## start The records

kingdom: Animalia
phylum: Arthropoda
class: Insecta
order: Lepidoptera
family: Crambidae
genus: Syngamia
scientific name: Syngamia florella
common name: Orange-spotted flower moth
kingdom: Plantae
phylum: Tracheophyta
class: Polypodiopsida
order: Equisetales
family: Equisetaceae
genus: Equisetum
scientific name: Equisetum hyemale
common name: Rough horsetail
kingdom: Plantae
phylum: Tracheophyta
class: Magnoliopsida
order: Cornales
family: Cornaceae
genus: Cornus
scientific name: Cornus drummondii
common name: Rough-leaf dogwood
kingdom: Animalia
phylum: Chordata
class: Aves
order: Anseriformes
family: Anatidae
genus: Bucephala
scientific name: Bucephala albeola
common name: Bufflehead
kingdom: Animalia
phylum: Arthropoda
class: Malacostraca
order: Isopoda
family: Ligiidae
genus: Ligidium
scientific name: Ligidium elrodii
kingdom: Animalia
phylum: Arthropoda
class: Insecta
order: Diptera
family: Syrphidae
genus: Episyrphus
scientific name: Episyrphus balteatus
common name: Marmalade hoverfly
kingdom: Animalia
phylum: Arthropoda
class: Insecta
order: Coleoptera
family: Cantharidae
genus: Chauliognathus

## end The records

* Work to do *
Change every "scientific name" in the data above to "species name" and leave all other lines exactly as they are.

* Written response *
kingdom: Animalia
phylum: Arthropoda
class: Insecta
order: Lepidoptera
family: Crambidae
genus: Syngamia
species name: Syngamia florella
common name: Orange-spotted flower moth
kingdom: Plantae
phylum: Tracheophyta
class: Polypodiopsida
order: Equisetales
family: Equisetaceae
genus: Equisetum
species name: Equisetum hyemale
common name: Rough horsetail
kingdom: Plantae
phylum: Tracheophyta
class: Magnoliopsida
order: Cornales
family: Cornaceae
genus: Cornus
species name: Cornus drummondii
common name: Rough-leaf dogwood
kingdom: Animalia
phylum: Chordata
class: Aves
order: Anseriformes
family: Anatidae
genus: Bucephala
species name: Bucephala albeola
common name: Bufflehead
kingdom: Animalia
phylum: Arthropoda
class: Malacostraca
order: Isopoda
family: Ligiidae
genus: Ligidium
species name: Ligidium elrodii
kingdom: Animalia
phylum: Arthropoda
class: Insecta
order: Diptera
family: Syrphidae
genus: Episyrphus
species name: Episyrphus balteatus
common name: Marmalade hoverfly
kingdom: Animalia
phylum: Arthropoda
class: Insecta
order: Coleoptera
family: Cantharidae
genus: Chauliognathus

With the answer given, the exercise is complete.